There's purpose to it, thought behind it; these moments. I call awareness of this chasing moments. Yoga teaches breathing as an essential portion of the practice. Likewise breath control when practicing marksmanship on the range. The importance given to posture by design of your physical body allows for optimal breath control in physical pursuits - like higher level training with kettlebells - allow you to focus in on nuances and connect you into the moment you are in at any given time. These are essential to those experiences. Like most things; once you've mastered the muscle control, you are no longer aware of them. Once you've practiced it and internalized the movements and breathing... you let go and get to the place where those moments can happen. You can not force them. But at the same time, the mastery of the fundamentals and the techniques allows you to nurture and achieve those elusive moments in the zone.

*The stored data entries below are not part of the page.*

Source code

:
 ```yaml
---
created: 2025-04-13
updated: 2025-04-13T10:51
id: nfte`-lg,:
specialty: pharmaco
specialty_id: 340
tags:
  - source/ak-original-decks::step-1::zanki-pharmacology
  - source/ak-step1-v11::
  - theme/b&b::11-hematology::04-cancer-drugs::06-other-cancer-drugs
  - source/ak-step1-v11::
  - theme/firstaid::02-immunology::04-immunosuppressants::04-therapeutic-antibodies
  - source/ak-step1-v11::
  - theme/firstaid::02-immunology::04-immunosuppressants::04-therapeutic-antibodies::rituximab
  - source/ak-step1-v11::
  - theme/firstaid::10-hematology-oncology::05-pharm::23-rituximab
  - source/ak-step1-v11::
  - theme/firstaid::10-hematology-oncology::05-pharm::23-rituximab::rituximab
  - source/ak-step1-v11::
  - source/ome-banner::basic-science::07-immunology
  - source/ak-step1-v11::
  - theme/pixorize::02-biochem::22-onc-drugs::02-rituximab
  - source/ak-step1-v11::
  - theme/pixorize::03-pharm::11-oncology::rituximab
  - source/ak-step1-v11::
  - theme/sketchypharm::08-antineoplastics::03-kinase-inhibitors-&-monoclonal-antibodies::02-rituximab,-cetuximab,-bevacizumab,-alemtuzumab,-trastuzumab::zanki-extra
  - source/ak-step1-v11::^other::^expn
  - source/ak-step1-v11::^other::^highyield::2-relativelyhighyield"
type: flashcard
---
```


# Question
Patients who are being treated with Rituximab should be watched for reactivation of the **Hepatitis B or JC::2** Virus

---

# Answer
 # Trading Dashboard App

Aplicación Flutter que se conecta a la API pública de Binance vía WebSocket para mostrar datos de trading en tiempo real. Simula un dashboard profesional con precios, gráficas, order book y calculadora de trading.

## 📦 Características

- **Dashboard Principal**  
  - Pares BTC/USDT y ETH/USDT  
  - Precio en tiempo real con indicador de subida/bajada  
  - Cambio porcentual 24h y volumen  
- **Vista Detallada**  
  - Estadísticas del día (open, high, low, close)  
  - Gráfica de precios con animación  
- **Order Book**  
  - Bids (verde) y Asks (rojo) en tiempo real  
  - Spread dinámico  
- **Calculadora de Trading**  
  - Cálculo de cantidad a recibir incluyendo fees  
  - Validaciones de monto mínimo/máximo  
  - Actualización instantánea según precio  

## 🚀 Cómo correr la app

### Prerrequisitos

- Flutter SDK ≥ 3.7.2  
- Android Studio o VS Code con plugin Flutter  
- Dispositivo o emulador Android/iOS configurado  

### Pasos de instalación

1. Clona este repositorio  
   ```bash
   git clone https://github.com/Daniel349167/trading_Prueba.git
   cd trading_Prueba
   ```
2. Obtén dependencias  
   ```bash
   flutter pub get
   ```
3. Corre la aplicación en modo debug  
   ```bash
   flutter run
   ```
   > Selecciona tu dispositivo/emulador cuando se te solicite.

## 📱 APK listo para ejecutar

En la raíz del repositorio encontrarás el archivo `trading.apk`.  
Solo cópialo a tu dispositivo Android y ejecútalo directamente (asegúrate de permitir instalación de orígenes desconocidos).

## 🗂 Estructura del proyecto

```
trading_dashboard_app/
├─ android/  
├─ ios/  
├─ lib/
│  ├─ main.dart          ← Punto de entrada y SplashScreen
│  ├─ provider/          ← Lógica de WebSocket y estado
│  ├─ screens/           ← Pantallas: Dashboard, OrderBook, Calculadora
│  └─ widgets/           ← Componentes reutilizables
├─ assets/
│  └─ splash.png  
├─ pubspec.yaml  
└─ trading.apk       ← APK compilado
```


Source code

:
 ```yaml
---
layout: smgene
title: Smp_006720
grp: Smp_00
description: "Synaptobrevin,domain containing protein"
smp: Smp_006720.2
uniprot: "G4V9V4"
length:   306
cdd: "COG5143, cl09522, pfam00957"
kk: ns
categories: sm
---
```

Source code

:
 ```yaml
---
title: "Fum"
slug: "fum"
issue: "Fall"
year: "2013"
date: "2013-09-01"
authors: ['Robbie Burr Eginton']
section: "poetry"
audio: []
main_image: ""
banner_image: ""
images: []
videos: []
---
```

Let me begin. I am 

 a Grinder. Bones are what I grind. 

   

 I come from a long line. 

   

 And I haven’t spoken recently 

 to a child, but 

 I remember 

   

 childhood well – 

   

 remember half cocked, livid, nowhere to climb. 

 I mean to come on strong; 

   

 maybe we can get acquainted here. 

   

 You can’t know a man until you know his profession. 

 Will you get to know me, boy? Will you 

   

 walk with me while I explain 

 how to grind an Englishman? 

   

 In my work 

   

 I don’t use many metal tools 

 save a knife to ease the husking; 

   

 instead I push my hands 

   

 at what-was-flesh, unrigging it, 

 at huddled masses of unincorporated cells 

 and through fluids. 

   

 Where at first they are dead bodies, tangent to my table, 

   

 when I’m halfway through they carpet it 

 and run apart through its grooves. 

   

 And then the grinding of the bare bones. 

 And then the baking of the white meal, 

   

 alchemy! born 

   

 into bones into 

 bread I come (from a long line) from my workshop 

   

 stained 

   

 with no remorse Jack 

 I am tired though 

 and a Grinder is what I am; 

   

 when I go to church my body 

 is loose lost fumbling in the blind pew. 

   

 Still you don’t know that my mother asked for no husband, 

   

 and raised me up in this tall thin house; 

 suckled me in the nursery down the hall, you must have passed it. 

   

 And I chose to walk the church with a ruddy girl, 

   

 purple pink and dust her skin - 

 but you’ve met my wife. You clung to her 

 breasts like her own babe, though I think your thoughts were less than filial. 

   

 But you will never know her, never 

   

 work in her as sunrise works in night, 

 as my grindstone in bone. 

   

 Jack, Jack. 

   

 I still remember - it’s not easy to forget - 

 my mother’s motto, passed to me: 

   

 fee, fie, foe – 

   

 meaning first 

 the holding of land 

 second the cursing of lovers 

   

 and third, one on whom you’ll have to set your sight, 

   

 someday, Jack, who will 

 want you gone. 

Apply everything you've learned, focus your fears, your awareness, your regrets, your hopes, your successes. Learn to be in the moment and control the aggression, the anger, the fear, the power through technique and determination. Everything leads to here and now; but this is just another point on a curve and what you do, how you do it matters to the success or failure of the effort. Vary the wave of your intensity intelligently and push beyond your comfort zone but don't be reckless.

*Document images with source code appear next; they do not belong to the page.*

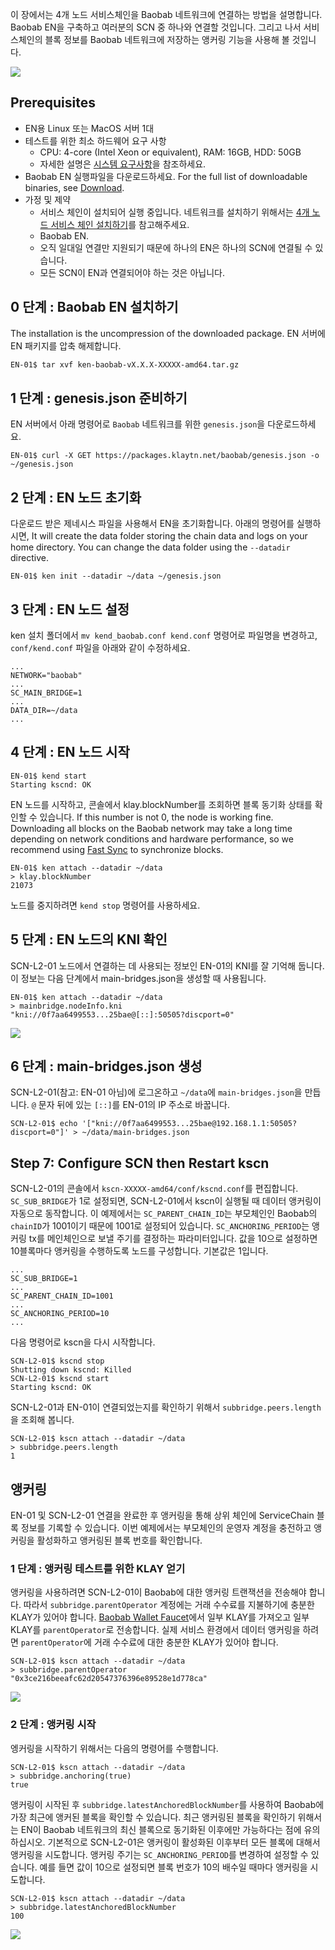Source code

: 이 장에서는 4개 노드 서비스체인을 Baobab 네트워크에 연결하는 방법을 설명합니다. Baobab EN을 구축하고 여러분의 SCN 중 하나와 연결할 것입니다. 그리고 나서 서비스체인의 블록 정보를 Baobab 네트워크에 저장하는 앵커링 기능을 사용해 볼 것입니다.

![](../images/sc-en-scn-arch.png)

## Prerequisites <a id="prerequisites"></a>
 - EN용 Linux 또는 MacOS 서버 1대
 - 테스트를 위한 최소 하드웨어 요구 사항
   - CPU: 4-core (Intel Xeon or equivalent), RAM: 16GB, HDD: 50GB
   - 자세한 설명은 [시스템 요구사항](../references/system-requirements.md)을 참조하세요.
 - Baobab EN 실행파일을 다운로드하세요. For the full list of downloadable binaries, see [Download](../../../download/README.md).
 - 가정 및 제약
   - 서비스 체인이 설치되어 실행 중입니다. 네트워크를 설치하기 위해서는 [4개 노드 서비스 체인 설치하기](4nodes-setup-guide.md)를 참고해주세요.
   - Baobab EN.
   - 오직 일대일 연결만 지원되기 때문에 하나의 EN은 하나의 SCN에 연결될 수 있습니다.
   - 모든 SCN이 EN과 연결되어야 하는 것은 아닙니다.

## 0 단계 : Baobab EN 설치하기 <a id="install-baobab-en"></a>
The installation is the uncompression of the downloaded package. EN 서버에 EN 패키지를 압축 해제합니다.

```bash
EN-01$ tar xvf ken-baobab-vX.X.X-XXXXX-amd64.tar.gz
```

## 1 단계 : genesis.json 준비하기 <a id="step-1-preparing-genesis-json"></a>
EN 서버에서 아래 명령어로 `Baobab` 네트워크를 위한 `genesis.json`을 다운로드하세요.
```
EN-01$ curl -X GET https://packages.klaytn.net/baobab/genesis.json -o ~/genesis.json
```

## 2 단계 : EN 노드 초기화<a id="step-2-en-node-initialization"></a>
다운로드 받은 제네시스 파일을 사용해서 EN을 초기화합니다. 아래의 명령어를 실행하시면, It will create the data folder storing the chain data and logs on your home directory. You can change the data folder using the `--datadir` directive.

```
EN-01$ ken init --datadir ~/data ~/genesis.json
```

## 3 단계 : EN 노드 설정<a id="step-3-configure-the-en-node"></a>
ken 설치 폴더에서 `mv kend_baobab.conf kend.conf` 명령어로 파일명을 변경하고, `conf/kend.conf` 파일을 아래와 같이 수정하세요.

```
...
NETWORK="baobab"
...
SC_MAIN_BRIDGE=1
...
DATA_DIR=~/data
...
```

## 4 단계 : EN 노드 시작<a id="step-4-start-the-en-node"></a>
```
EN-01$ kend start
Starting kscnd: OK
```
EN 노드를 시작하고, 콘솔에서 klay.blockNumber를 조회하면 블록 동기화 상태를 확인할 수 있습니다. If this number is not 0, the node is working fine. Downloading all blocks on the Baobab network may take a long time depending on network conditions and hardware performance, so we recommend using [Fast Sync](../../endpoint-node/installation-guide/configuration.md) to synchronize blocks.
```
EN-01$ ken attach --datadir ~/data
> klay.blockNumber
21073
```
노드를 중지하려면 `kend stop` 명령어를 사용하세요.

## 5 단계 : EN 노드의 KNI 확인<a id="step-5-check-kni-of-en-node"></a>
SCN-L2-01 노드에서 연결하는 데 사용되는 정보인 EN-01의 KNI를 잘 기억해 둡니다.  이 정보는 다음 단계에서 main-bridges.json을 생성할 때 사용됩니다.
```
EN-01$ ken attach --datadir ~/data
> mainbridge.nodeInfo.kni
"kni://0f7aa6499553...25bae@[::]:50505?discport=0"
```

![](../images/sc-en-scn-nodeInfo.png)

## 6 단계 : main-bridges.json 생성<a id="step-6-create-main-bridges-json"></a>
SCN-L2-01(참고: EN-01 아님)에 로그온하고 `~/data`에 `main-bridges.json`을 만듭니다.  `@` 문자 뒤에 있는 `[::]`를 EN-01의 IP 주소로 바꿉니다.
```
SCN-L2-01$ echo '["kni://0f7aa6499553...25bae@192.168.1.1:50505?discport=0"]' > ~/data/main-bridges.json
```

## Step 7: Configure SCN then Restart kscn <a id="step-7-configure-scn-then-restart-kscn"></a>
SCN-L2-01의 콘솔에서 `kscn-XXXXX-amd64/conf/kscnd.conf`를 편집합니다. `SC_SUB_BRIDGE`가 1로 설정되면, SCN-L2-01에서 kscn이 실행될 때 데이터 앵커링이 자동으로 동작합니다.   이 예제에서는 `SC_PARENT_CHAIN_ID`는 부모체인인 Baobab의 `chainID`가 1001이기 때문에 1001로 설정되어 있습니다. `SC_ANCHORING_PERIOD`는 앵커링 tx를 메인체인으로 보낼 주기를 결정하는 파라미터입니다.  값을 10으로 설정하면 10블록마다 앵커링을 수행하도록 노드를 구성합니다.  기본값은 1입니다.
```
...
SC_SUB_BRIDGE=1
...
SC_PARENT_CHAIN_ID=1001
...
SC_ANCHORING_PERIOD=10
...
```

다음 명령어로 kscn을 다시 시작합니다.
```
SCN-L2-01$ kscnd stop
Shutting down kscnd: Killed
SCN-L2-01$ kscnd start
Starting kscnd: OK
```

SCN-L2-01과 EN-01이 연결되었는지를 확인하기 위해서 `subbridge.peers.length`을 조회해 봅니다.
```
SCN-L2-01$ kscn attach --datadir ~/data
> subbridge.peers.length
1
```

## 앵커링<a id="anchoring"></a>
EN-01 및 SCN-L2-01 연결을 완료한 후 앵커링을 통해 상위 체인에 ServiceChain 블록 정보를 기록할 수 있습니다. 이번 예제에서는 부모체인의 운영자 계정을 충전하고 앵커링을 활성화하고 앵커링된 블록 번호를 확인합니다.

### 1 단계 : 앵커링 테스트를 위한 KLAY 얻기 <a id="step-1-get-klay-to-test-anchoring"></a>
앵커링을 사용하려면 SCN-L2-01이 Baobab에 대한 앵커링 트랜잭션을 전송해야 합니다.  따라서 `subbridge.parentOperator` 계정에는 거래 수수료를 지불하기에 충분한 KLAY가 있어야 합니다.  [Baobab Wallet Faucet](https://baobab.wallet.klaytn.foundation/)에서 일부 KLAY를 가져오고 일부 KLAY를 `parentOperator`로 전송합니다. 실제 서비스 환경에서 데이터 앵커링을 하려면 `parentOperator`에 거래 수수료에 대한 충분한 KLAY가 있어야 합니다.

```
SCN-L2-01$ kscn attach --datadir ~/data
> subbridge.parentOperator
"0x3ce216beeafc62d20547376396e89528e1d778ca"
```
![](../images/sc-en-scn-faucet.png)

### 2 단계 : 앵커링 시작 <a id="step-2-start-anchoring"></a>
엥커링을 시작하기 위해서는 다음의 명령어를 수행합니다.
```
SCN-L2-01$ kscn attach --datadir ~/data
> subbridge.anchoring(true)
true
```
앵커링이 시작된 후 `subbridge.latestAnchoredBlockNumber`를 사용하여 Baobab에 가장 최근에 앵커된 블록을 확인할 수 있습니다.  최근 앵커링된 블록을 확인하기 위해서는 EN이 Baobab 네트워크의 최신 블록으로 동기화된 이후에만 가능하다는 점에 유의하십시오.  기본적으로 SCN-L2-01은 앵커링이 활성화된 이후부터 모든 블록에 대해서 앵커링을 시도합니다. 앵커링 주기는 `SC_ANCHORING_PERIOD`를 변경하여 설정할 수 있습니다.  예를 들면 값이 10으로 설정되면 블록 번호가 10의 배수일 때마다 앵커링을 시도합니다.
```
SCN-L2-01$ kscn attach --datadir ~/data
> subbridge.latestAnchoredBlockNumber
100
```
![](../images/sc-en-scn-anchoring.png)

Age offers the chance to gain experience, knowledge and the wisdom to use them. Age is also a brutally powerful battle against time and your own mortality. All these things coalesce into letting little things go and understanding what is important to pay attention to and what is not important.
A key to all this is to simplify. Slow down, grease the groove and make the complex simple and the moments are there to be had. Slow is smooth, smooth is fast. Repetition through determination and applied focus over time with patience is the key.

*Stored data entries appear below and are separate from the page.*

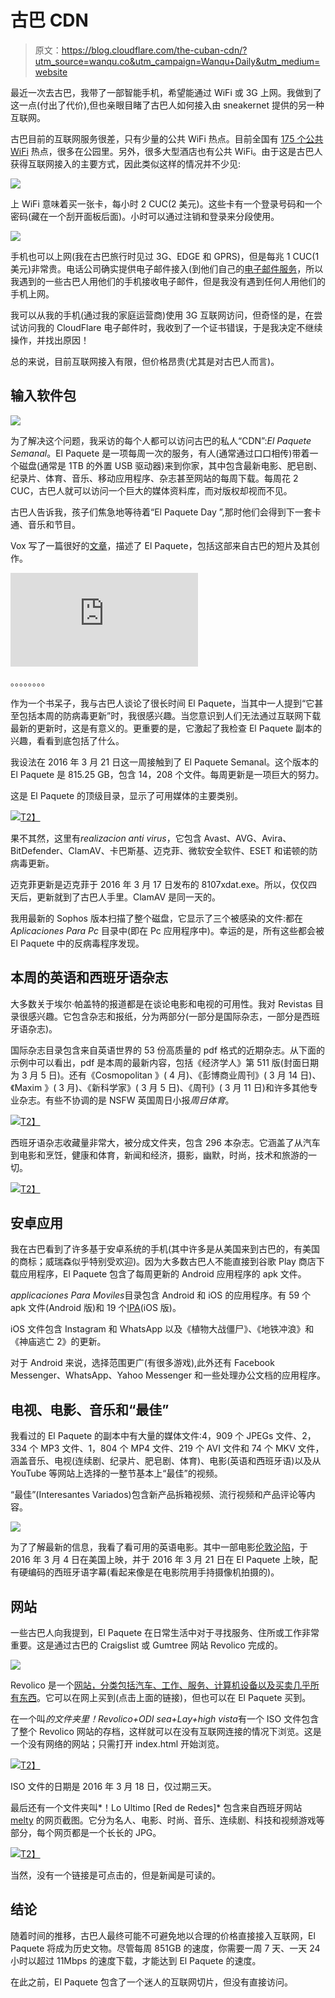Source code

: # 古巴 CDN

> 原文：<https://blog.cloudflare.com/the-cuban-cdn/?utm_source=wanqu.co&utm_campaign=Wanqu+Daily&utm_medium=website>

最近一次去古巴，我带了一部智能手机，希望能通过 WiFi 或 3G 上网。我做到了这一点(付出了代价),但也亲眼目睹了古巴人如何接入由 sneakernet 提供的另一种互联网。

古巴目前的互联网服务很差，只有少量的公共 WiFi 热点。目前全国有 [175 个公共 WiFi](http://www.etecsa.cu/?page=internet_conectividad&sub=wifi) 热点，很多在公园里。另外，很多大型酒店也有公共 WiFi。由于这是古巴人获得互联网接入的主要方式，因此类似这样的情况并不少见:

![](img/e870c22bbbeeee5cf4175c26b23b9743.png)

上 WiFi 意味着买一张卡，每小时 2 CUC(2 美元)。这些卡有一个登录号码和一个密码(藏在一个刮开面板后面)。小时可以通过注销和登录来分段使用。

![](img/eb0e38520aac0ea7124d5653516d0442.png)

手机也可以上网(我在古巴旅行时见过 3G、EDGE 和 GPRS)，但是每兆 1 CUC(1 美元)非常贵。电话公司确实提供电子邮件接入(到他们自己的[电子邮件服务](http://www.etecsa.cu/?page=telefonia_movil&sub=movil_nauta)，所以我遇到的一些古巴人用他们的手机接收电子邮件，但是我没有遇到任何人用他们的手机上网。

我可以从我的手机(通过我的家庭运营商)使用 3G 互联网访问，但奇怪的是，在尝试访问我的 CloudFlare 电子邮件时，我收到了一个证书错误，于是我决定不继续操作，并找出原因！

总的来说，目前互联网接入有限，但价格昂贵(尤其是对古巴人而言)。

## 输入软件包

![](img/3201880ccb009418541e980224d00afd.png)

为了解决这个问题，我采访的每个人都可以访问古巴的私人“CDN”:*El Paquete Semanal*。El Paquete 是一项每周一次的服务，有人(通常通过口口相传)带着一个磁盘(通常是 1TB 的外置 USB 驱动器)来到你家，其中包含最新电影、肥皂剧、纪录片、体育、音乐、移动应用程序、杂志甚至网站的每周下载。每周花 2 CUC，古巴人就可以访问一个巨大的媒体资料库，而对版权却视而不见。

古巴人告诉我，孩子们焦急地等待着“El Paquete Day ”,那时他们会得到下一套卡通、音乐和节目。

Vox 写了一篇很好的[文章](https://www.vox.com/2015/9/21/9352095/netflix-cuba-paquete-internet)，描述了 El Paquete，包括这部来自古巴的短片及其创作。

<iframe src="https://www.youtube.com/embed/fTTno8D-b2E" frameborder="0" allowfullscreen="">VIDEO</iframe>

。。。。。。。。

作为一个书呆子，我与古巴人谈论了很长时间 El Paquete，当其中一人提到“它甚至包括本周的防病毒更新”时，我很感兴趣。当您意识到人们无法通过互联网下载最新的更新时，这是有意义的。更重要的是，它激起了我检查 El Paquete 副本的兴趣，看看到底包括了什么。

我设法在 2016 年 3 月 21 日这一周接触到了 El Paquete Semanal。这个版本的 El Paquete 是 815.25 GB，包含 14，208 个文件。每周更新是一项巨大的努力。

这是 El Paquete 的顶级目录，显示了可用媒体的主要类别。

[![](img/b3b173013e9cac48c0d0eb8df310c9aa.png)T2】](https://blog.cloudflare.com/conteimg/2016/08/Screen-Shot-2016-08-04-at-10-04-31.png)

果不其然，这里有*realizacion anti virus*，它包含 Avast、AVG、Avira、BitDefender、ClamAV、卡巴斯基、迈克菲、微软安全软件、ESET 和诺顿的防病毒更新。

迈克菲更新是迈克菲于 2016 年 3 月 17 日发布的 8107xdat.exe。所以，仅仅四天后，更新就到了古巴人手里。ClamAV 是同一天的。

我用最新的 Sophos 版本扫描了整个磁盘，它显示了三个被感染的文件:都在 *Aplicaciones Para Pc* 目录中(即在 Pc 应用程序中)。幸运的是，所有这些都会被 El Paquete 中的反病毒程序发现。

## 本周的英语和西班牙语杂志

大多数关于埃尔·帕盖特的报道都是在谈论电影和电视的可用性。我对 Revistas 目录很感兴趣。它包含杂志和报纸，分为两部分(一部分是国际杂志，一部分是西班牙语杂志)。

国际杂志目录包含来自英语世界的 53 份高质量的 pdf 格式的近期杂志。从下面的示例中可以看出，pdf 是本周的最新内容，包括《经济学人》第 511 版(封面日期为 3 月 5 日)。还有《Cosmopolitan 》( 4 月)、《彭博商业周刊》( 3 月 14 日)、《Maxim 》( 3 月)、《新科学家》( 3 月 5 日)、《周刊》( 3 月 11 日)和许多其他专业杂志。有些不协调的是 NSFW 英国周日小报*周日体育*。

[![](img/a64ac29c8ae817757d4f76afa644f8cc.png)T2】](https://blog.cloudflare.com/conteimg/2016/08/-magazines.png)

西班牙语杂志收藏量非常大，被分成文件夹，包含 296 本杂志。它涵盖了从汽车到电影和烹饪，健康和体育，新闻和经济，摄影，幽默，时尚，技术和旅游的一切。

[![](img/72e13802f75128682ee074c4202f9a8a.png)T2】](https://blog.cloudflare.com/conteimg/2016/08/Screen-Shot-2016-08-08-at-14-04-55.png)

## 安卓应用

我在古巴看到了许多基于安卓系统的手机(其中许多是从美国来到古巴的，有美国的商标；威瑞森似乎特别受欢迎)。因为大多数古巴人不能直接到谷歌 Play 商店下载应用程序，El Paquete 包含了每周更新的 Android 应用程序的 apk 文件。

*applicaciones Para Moviles*目录包含 Android 和 iOS 的应用程序。有 59 个 apk 文件(Android 版)和 19 个[IPA](https://en.wikipedia.org/wiki/.ipa)(iOS 版)。

iOS 文件包含 Instagram 和 WhatsApp 以及《植物大战僵尸》、《地铁冲浪》和《神庙逃亡 2》的更新。

对于 Android 来说，选择范围更广(有很多游戏),此外还有 Facebook Messenger、WhatsApp、Yahoo Messenger 和一些处理办公文档的应用程序。

## 电视、电影、音乐和“最佳”

我看过的 El Paquete 的副本中有大量的媒体文件:4，909 个 JPEGs 文件、2，334 个 MP3 文件、1，804 个 MP4 文件、219 个 AVI 文件和 74 个 MKV 文件，涵盖音乐、电视(连续剧、纪录片、肥皂剧、体育)、电影(英语和西班牙语)以及从 YouTube 等网站上选择的一整节基本上“最佳”的视频。

“最佳”(Interesantes Variados)包含新产品拆箱视频、流行视频和产品评论等内容。

![](img/72666557f958649823dd4b2e5543a520.png)

为了了解最新的信息，我看了看可用的英语电影。其中一部电影[伦敦沦陷](https://en.wikipedia.org/wiki/London_Has_Fallen)，于 2016 年 3 月 4 日在美国上映，并于 2016 年 3 月 21 日在 El Paquete 上映，配有硬编码的西班牙语字幕(看起来像是在电影院用手持摄像机拍摄的)。

## 网站

一些古巴人向我提到，El Paquete 在日常生活中对于寻找服务、住所或工作非常重要。这是通过古巴的 Craigslist 或 Gumtree 网站 Revolico 完成的。

![](img/84c8dff29c6207dde2a314031d7f3b95.png)

Revolico 是一个[网站，分类包括汽车、工作、服务、计算机设备以及买卖几乎所有东西](https://www.technologyreview.com/s/542106/cuban-web-entrepreneur-endures-a-murky-status/)。它可以在网上买到(点击上面的链接)，但也可以在 El Paquete 买到。

在一个叫*的文件夹里！Revolico+ODI sea+Lay+high vista*有一个 ISO 文件包含了整个 Revolico 网站的存档，这样就可以在没有互联网连接的情况下浏览。这是一个没有网络的网站；只需打开 index.html 开始浏览。

[![](img/fd2954bb5ed364f0038909ba42a7ca09.png)T2】](https://blog.cloudflare.com/conteimg/2016/08/Screen-Shot-2016-08-16-at-11-39-18.png)

ISO 文件的日期是 2016 年 3 月 18 日，仅过期三天。

最后还有一个文件夹叫*！Lo Ultimo [Red de Redes]* 包含来自西班牙网站 [melty](http://www.melty.es/) 的网页截图。它分为名人、电影、时尚、音乐、连续剧、科技和视频游戏等部分，每个网页都是一个长长的 JPG。

[![](img/b80e5c3a9646f3d57231afbdb79b6b3b.png)T2】](https://blog.cloudflare.com/conteimg/2016/08/4.jpg)

当然，没有一个链接是可点击的，但是新闻是可读的。

## 结论

随着时间的推移，古巴人最终可能不可避免地以合理的价格直接接入互联网，El Paquete 将成为历史文物。尽管每周 851GB 的速度，你需要一周 7 天、一天 24 小时以超过 11Mbps 的速度下载，才能达到 El Paquete 的速度。

在此之前，El Paquete 包含了一个迷人的互联网切片，但没有直接访问。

As you go through your day today, look around. Look at the people around you lost in their phones as they eat with others. Look at drivers on the road texting instead of driving. Look at families united yet divided staring at their own screens with words, videos and pictures instead of connecting with life around you... in that moment. When the impact of what we are doing to ourselves with all this distraction and disconnection hits you, remember...
Live life. Chase moments. Be present. Be here. Right now. Everything affects everything.